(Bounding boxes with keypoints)
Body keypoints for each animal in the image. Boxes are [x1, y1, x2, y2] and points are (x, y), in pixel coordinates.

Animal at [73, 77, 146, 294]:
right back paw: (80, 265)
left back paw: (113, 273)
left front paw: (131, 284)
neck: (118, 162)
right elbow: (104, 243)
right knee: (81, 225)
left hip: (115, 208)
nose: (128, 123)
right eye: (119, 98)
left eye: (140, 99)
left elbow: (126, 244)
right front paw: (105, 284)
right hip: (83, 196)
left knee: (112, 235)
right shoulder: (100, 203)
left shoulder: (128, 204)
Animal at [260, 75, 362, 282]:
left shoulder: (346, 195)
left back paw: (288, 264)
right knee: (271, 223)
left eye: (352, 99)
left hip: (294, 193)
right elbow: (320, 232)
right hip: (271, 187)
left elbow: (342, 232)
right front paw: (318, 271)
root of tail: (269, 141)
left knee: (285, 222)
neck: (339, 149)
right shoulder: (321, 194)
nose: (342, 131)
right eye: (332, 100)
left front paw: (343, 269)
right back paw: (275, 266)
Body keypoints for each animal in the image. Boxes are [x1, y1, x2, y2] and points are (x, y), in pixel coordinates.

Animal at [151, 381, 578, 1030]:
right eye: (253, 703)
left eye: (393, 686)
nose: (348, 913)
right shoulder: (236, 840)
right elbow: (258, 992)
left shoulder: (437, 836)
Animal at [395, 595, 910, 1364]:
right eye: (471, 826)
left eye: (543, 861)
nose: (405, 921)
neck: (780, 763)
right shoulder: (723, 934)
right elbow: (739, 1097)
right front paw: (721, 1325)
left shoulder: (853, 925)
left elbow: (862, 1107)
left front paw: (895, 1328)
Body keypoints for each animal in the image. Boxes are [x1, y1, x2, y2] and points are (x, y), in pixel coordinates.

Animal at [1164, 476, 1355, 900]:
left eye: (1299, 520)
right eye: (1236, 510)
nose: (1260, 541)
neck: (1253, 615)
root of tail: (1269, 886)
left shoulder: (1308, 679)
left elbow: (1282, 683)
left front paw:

## WHAT IS BEING ASKED
Copy out the line holding "nose: (348, 913)" along with all lines after it through the end of the entries, exactly and only these.

## RESULT OF THIS EXERCISE
nose: (348, 913)
right shoulder: (236, 840)
right elbow: (258, 992)
left shoulder: (437, 836)
Animal at [395, 595, 910, 1364]:
right eye: (471, 826)
left eye: (543, 861)
nose: (405, 921)
neck: (780, 763)
right shoulder: (723, 934)
right elbow: (739, 1097)
right front paw: (721, 1325)
left shoulder: (853, 925)
left elbow: (862, 1107)
left front paw: (895, 1328)
Body keypoints for each animal in the image. Boxes are [x1, y1, x2, y2] and points are (x, y), in pixel coordinates.

Animal at [1164, 476, 1355, 900]:
left eye: (1299, 520)
right eye: (1236, 510)
nose: (1260, 541)
neck: (1253, 615)
root of tail: (1269, 886)
left shoulder: (1308, 679)
left elbow: (1282, 683)
left front paw:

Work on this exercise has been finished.